▶ _ABOUT THIS TASK_
Report, from the records below, every line where the word "Left" appears.

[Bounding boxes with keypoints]
# # # # #
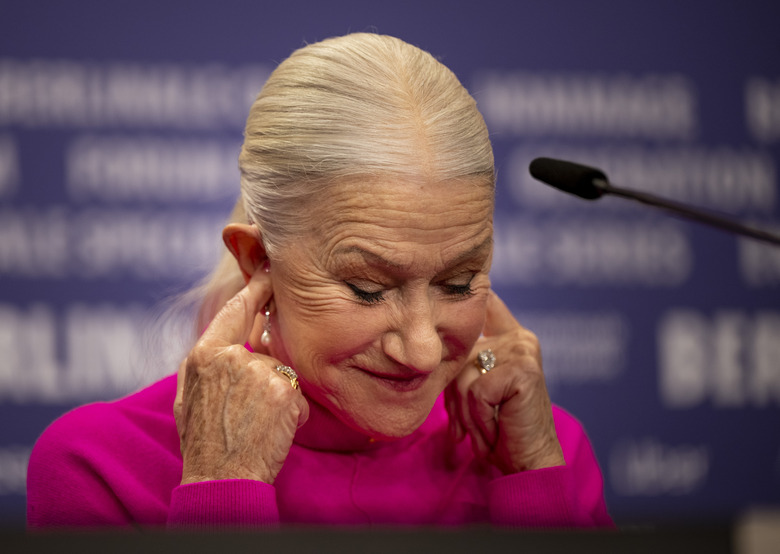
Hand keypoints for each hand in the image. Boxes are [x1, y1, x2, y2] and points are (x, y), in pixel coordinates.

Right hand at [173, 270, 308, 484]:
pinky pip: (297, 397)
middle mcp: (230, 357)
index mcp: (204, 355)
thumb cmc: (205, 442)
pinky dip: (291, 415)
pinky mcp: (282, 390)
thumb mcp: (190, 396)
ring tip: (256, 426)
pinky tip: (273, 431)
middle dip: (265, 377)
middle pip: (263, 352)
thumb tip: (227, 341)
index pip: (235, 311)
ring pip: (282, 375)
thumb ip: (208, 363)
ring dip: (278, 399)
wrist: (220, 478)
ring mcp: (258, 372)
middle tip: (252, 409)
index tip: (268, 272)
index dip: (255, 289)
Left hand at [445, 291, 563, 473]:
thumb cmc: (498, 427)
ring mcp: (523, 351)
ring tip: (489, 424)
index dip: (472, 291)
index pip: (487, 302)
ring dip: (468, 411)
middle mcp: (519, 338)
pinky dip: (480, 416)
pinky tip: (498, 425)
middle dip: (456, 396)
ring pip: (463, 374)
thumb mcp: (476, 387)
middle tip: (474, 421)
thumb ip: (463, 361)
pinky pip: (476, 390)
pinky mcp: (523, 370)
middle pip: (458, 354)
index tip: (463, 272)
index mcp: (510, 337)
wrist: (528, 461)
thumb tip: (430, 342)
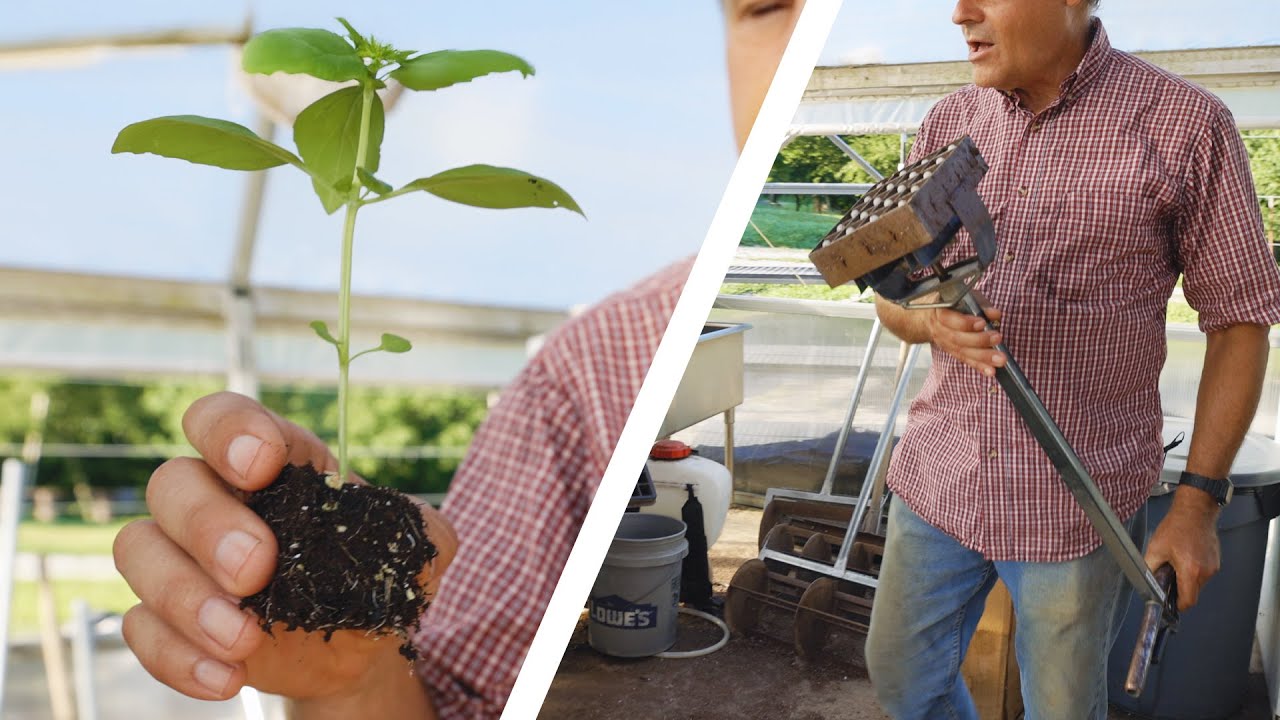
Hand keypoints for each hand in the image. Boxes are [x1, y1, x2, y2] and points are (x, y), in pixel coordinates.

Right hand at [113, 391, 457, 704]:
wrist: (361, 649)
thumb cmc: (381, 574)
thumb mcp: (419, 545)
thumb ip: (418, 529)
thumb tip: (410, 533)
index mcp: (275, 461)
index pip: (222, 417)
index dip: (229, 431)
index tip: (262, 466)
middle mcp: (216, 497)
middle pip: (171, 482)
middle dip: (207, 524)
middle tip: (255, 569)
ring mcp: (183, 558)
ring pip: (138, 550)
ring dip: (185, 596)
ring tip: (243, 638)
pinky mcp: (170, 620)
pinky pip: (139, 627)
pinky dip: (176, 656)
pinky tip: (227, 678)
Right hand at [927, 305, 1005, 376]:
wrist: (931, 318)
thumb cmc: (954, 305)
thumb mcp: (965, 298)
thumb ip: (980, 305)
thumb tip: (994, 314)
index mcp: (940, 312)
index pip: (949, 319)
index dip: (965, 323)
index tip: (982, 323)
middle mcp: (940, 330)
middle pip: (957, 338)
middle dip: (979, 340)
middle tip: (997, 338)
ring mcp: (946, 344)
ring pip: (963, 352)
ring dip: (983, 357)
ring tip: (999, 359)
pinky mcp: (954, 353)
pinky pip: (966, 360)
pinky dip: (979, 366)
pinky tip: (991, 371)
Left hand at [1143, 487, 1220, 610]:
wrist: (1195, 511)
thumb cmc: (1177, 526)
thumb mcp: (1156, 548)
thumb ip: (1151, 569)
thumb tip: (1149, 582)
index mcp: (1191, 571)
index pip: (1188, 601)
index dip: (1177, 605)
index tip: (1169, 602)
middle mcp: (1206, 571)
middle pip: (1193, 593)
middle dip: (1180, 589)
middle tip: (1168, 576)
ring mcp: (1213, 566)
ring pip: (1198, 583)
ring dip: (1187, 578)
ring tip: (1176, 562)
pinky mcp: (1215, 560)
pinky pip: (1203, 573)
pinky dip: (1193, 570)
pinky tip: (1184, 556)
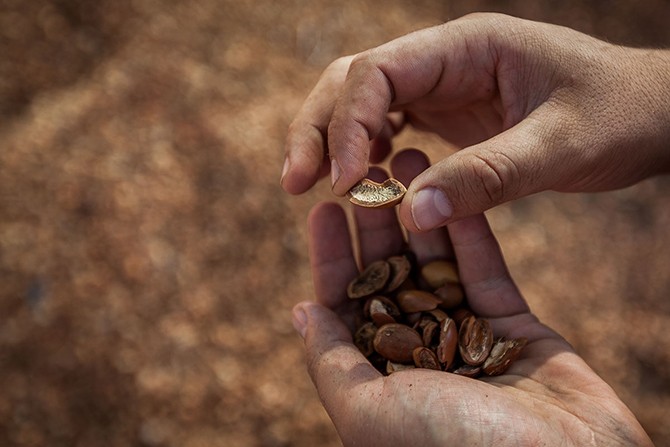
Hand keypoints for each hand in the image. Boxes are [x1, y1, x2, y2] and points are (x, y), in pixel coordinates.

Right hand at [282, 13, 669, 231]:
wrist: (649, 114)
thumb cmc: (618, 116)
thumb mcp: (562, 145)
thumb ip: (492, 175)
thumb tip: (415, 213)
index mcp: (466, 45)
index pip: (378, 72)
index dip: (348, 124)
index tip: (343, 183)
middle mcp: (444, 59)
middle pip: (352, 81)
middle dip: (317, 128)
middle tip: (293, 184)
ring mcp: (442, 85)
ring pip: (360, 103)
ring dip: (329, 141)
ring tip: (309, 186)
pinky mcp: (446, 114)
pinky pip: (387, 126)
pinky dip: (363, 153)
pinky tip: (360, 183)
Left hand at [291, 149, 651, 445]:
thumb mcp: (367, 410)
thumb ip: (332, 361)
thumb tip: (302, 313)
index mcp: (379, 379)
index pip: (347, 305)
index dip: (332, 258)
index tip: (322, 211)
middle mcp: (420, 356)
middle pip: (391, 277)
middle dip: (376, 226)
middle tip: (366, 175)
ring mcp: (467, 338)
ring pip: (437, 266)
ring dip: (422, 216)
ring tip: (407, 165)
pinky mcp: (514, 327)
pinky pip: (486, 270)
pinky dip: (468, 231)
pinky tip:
# # # # #
▶ _EXERCISE ANSWER_
Left hand at [445, 291, 563, 473]:
Left hand at [1143, 487, 1220, 610]:
Left hand at [291, 149, 651, 445]:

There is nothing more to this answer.